Haplotype block structure across PCSK9 and P values for significance of association of common SNPs with plasma LDL-C level in whites (A) and blacks (B) in the DHS sample. SNPs and haplotype blocks are plotted along the X-axis according to genomic position. The P value for each SNP is plotted above or below the midline according to whether the mean plasma LDL-C level of the heterozygous genotype is higher (above midline) or lower (below midline) than the mean plasma LDL-C level of the homozygous common genotype. Coding SNPs significantly associated with plasma LDL-C level are indicated (arrows), and the corresponding amino acid sequence variations are given. Arabic numerals indicate the noncoding SNPs significantly associated with plasma LDL-C level in whites (1) or blacks (1–7). SNPs that were also significant in the Cook County sample are circled. The extents of haplotype blocks are indicated (shaded rectangles).
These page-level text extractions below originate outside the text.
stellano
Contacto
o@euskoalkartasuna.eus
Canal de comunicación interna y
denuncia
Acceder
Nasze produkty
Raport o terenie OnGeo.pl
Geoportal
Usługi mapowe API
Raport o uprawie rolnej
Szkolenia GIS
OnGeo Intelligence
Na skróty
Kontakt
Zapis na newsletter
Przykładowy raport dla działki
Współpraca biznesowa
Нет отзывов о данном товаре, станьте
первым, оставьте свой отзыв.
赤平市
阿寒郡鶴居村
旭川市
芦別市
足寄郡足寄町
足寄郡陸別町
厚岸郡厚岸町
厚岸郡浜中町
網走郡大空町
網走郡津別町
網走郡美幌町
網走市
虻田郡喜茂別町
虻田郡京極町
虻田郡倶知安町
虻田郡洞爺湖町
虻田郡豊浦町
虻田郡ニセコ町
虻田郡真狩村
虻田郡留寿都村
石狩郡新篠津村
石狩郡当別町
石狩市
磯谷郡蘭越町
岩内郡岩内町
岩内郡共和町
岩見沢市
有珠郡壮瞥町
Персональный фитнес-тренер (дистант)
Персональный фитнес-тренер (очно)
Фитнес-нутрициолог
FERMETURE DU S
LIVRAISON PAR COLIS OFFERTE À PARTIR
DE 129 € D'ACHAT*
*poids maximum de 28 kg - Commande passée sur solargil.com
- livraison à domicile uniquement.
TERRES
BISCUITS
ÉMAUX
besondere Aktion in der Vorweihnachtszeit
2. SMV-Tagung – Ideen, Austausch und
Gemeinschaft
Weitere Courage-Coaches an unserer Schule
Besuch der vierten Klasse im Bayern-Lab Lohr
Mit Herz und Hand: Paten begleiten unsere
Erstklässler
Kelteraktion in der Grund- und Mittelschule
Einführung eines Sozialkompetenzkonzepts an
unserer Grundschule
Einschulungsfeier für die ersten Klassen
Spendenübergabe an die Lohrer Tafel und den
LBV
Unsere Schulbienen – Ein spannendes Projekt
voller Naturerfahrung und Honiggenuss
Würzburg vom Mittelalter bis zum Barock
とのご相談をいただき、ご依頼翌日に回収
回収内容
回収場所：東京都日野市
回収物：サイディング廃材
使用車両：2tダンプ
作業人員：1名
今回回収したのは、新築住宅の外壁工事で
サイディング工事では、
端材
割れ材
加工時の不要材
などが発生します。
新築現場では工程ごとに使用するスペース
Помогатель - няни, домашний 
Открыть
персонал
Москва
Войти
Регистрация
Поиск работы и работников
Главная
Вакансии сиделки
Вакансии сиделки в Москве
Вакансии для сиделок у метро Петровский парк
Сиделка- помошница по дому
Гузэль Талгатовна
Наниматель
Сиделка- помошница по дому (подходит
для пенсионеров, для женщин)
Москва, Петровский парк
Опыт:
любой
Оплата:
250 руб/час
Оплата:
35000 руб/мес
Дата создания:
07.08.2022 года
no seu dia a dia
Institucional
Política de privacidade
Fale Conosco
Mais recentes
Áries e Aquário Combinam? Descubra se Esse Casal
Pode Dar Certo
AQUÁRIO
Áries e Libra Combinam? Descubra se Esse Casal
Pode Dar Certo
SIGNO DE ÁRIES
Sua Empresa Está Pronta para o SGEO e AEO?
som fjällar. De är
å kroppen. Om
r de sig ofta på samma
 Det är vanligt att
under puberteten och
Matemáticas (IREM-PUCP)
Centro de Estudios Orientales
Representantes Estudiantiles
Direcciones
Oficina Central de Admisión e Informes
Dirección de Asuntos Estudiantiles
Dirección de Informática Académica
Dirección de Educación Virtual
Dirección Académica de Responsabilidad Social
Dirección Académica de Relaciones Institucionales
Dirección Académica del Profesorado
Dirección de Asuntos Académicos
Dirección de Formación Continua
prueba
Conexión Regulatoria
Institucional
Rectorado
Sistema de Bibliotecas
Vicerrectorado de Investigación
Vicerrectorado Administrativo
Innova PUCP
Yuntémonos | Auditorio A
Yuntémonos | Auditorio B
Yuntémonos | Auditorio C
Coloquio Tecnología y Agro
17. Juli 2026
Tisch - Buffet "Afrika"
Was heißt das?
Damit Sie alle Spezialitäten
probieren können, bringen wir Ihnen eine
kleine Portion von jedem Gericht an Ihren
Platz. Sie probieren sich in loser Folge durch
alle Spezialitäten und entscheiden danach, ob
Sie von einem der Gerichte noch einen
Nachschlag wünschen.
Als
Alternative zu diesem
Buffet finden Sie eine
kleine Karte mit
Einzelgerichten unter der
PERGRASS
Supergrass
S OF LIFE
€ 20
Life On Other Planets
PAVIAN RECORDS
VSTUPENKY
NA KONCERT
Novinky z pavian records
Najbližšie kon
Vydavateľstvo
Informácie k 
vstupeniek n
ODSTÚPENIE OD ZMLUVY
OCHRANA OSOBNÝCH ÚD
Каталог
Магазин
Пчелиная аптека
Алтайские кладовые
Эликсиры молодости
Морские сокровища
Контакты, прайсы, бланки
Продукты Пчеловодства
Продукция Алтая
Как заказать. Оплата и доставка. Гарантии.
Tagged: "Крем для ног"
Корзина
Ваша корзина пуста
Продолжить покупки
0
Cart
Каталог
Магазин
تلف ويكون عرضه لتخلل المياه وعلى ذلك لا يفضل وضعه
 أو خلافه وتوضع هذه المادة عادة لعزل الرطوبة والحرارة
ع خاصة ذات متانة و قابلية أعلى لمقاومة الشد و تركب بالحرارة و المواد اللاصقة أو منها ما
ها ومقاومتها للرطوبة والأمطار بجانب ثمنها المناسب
Haplotype blocks significantly associated with plasma LDL-C level are shaded in pink. P values for haplotype blocks are based on the global statistic. Asterisks (*) indicate haplotype blocks that were significantly associated with plasma LDL-C level after exclusion of all SNPs that were individually associated with plasma LDL-C level. Dashed lines, P=.05. The genomic structure of PCSK9 is shown schematically above the plots. Genomic positions are based on National Center for Biotechnology Information (NCBI) build 34 of the human genome.